Not really a WSL issue, since the behavior is the same on a pure Linux installation. The installer script is designed to be executed rather than sourced:

chmod +x WolframEngine_12.3.1_LINUX.sh
sudo ./WolframEngine_12.3.1_LINUX.sh

You'll need sudo (per the installer message if you attempt to run it as a normal user).

Explanation:

The script contains two parts:

  • The first part is a script
  • The second part is the tarball including the binaries for the installation

The script at the beginning reads itself, extracts, and then executes the binary installer.

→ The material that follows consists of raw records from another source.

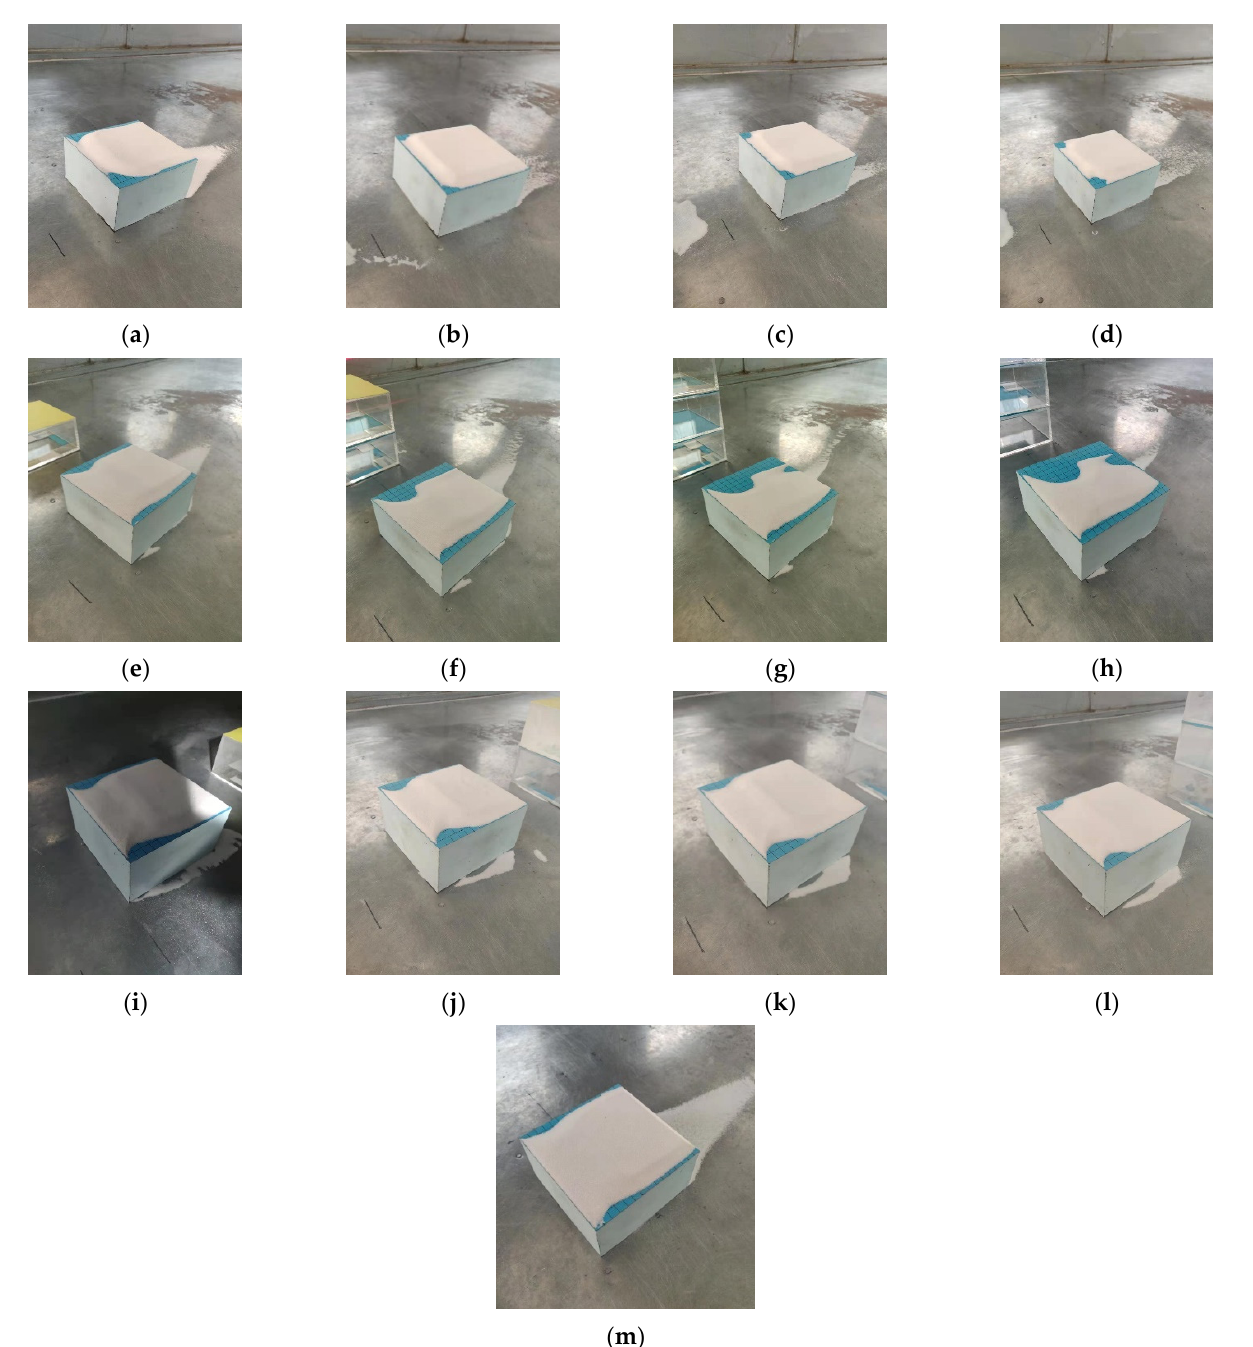
Figure 4. Photos of typical cases: ( a ) Case: D / H 0 = 2— H / H 0 = 1— WD 0°; ( b ) Case: D / H 0 = 2— H / H 0 = 2— WD 0°; ( c ) Case: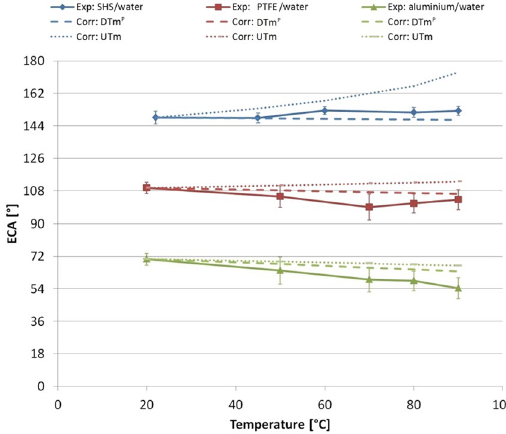
Figure 4. Evaluation of the equilibrium contact angle at different temperatures for a water droplet on SHS (blue) Teflon (red) aluminium (green). The temperature range is 20 °C < T w < 90 °C. The experimental values are compared respectively with the Decreasing Trend Model (DTm P , dashed line) and the Unsymmetrical Trend Model (UTm, dotted line). The parameters of the model are set in order to have the same ECA at 20 °C.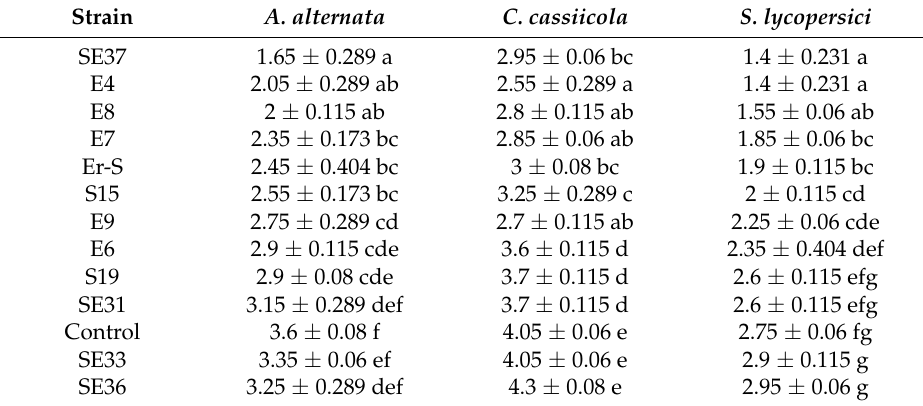
Table 4. Determination quantitative of the antagonist effect in the growth of fungi. Values from the same column followed by a letter in common are not significantly different according to Tukey’s test at p ≤ 0.05.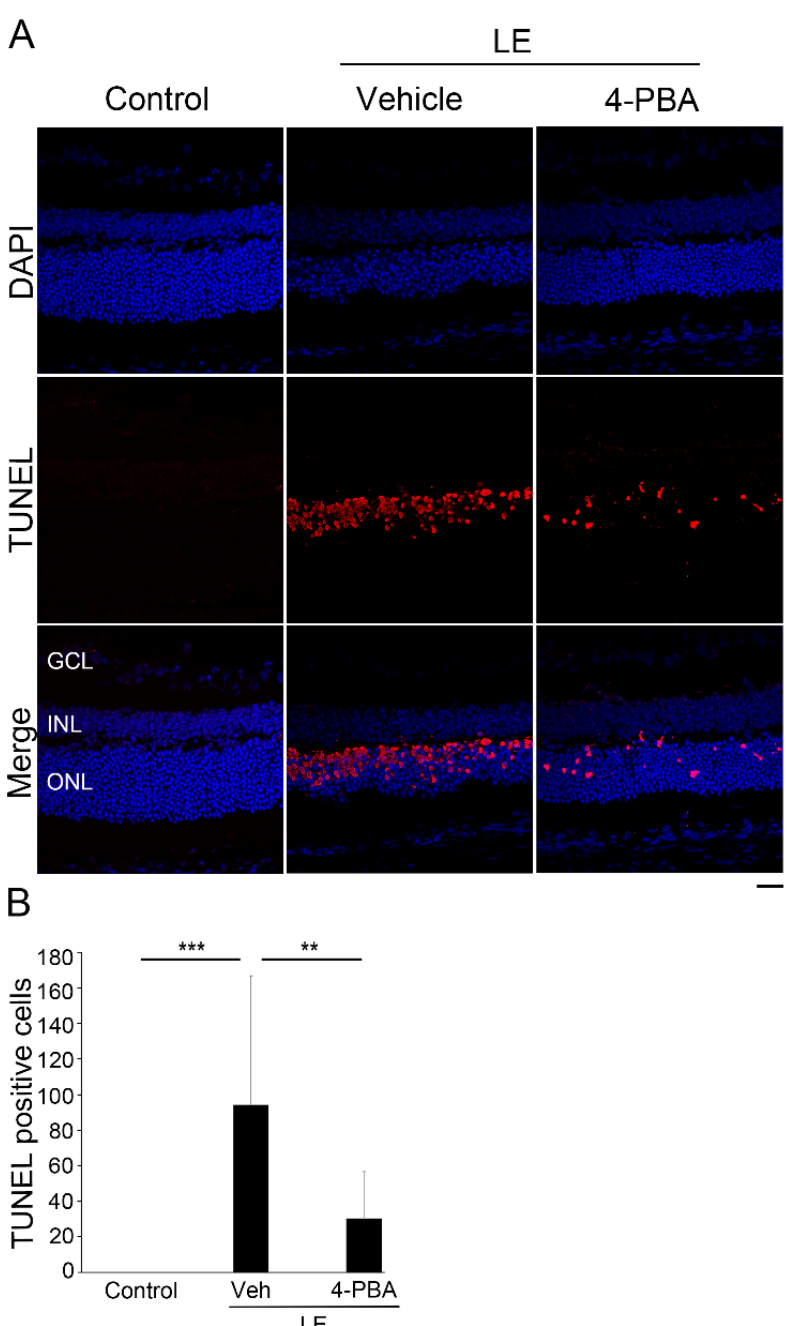
Figure 3. 4-PBA attenuated photoreceptor death after light exposure. ( A ) Representative images of the TUNEL assay 2 days after light exposure with or without 4-PBA treatment. Apoptotic cells (red) were only observed in the ONL, i.e., the photoreceptor cell layer. Nuclei were counter-stained with DAPI (blue). ( B ) Number of Terminal Deoxynucleotidyl Transferase2´-Deoxyuridine, 5´-Triphosphate (dUTP) Nick End Labeling (TUNEL)-positive cells in a section, indicating that 4-PBA attenuated apoptotic cell death; there was no significant difference between control and LE-with-4-PBA-treatment groups ( p = 0.25). LE, light exposure; Veh, vehicle; GCL, ganglion cell layer; INL, inner nuclear layer; ONL, outer nuclear layer. Data are presented as mean ± standard deviation. Control: n = 12, LE with vehicle: n = 12 and LE with 4-PBA: n = 11. Scale bar, 25 μ m. ** p < 0.01, *** p < 0.001. ANOVA with Tukey post-hoc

To see why this doesn't work when sourced, you can reproduce this scenario by creating your own script with both text and binary:

Create a file dont_source_me.sh with:

#!/usr/bin/bash
echo Hello
exit

Then:

> bash # start a subshell
> source dont_source_me.sh
Hello
# Note that the subshell has exited since sourcing causes all commands to be executed within the current shell
> cat /usr/bin/ls >> dont_source_me.sh
> source dont_source_me.sh
bash: .: dont_source_me.sh: cannot execute binary file
> chmod +x dont_source_me.sh
> ./dont_source_me.sh
Hello

Note that the shell did not exit when the script was executed this way (as it did when sourced). An executed script starts its own subshell. The exit command in this case simply caused the script to exit before getting to the binary payload.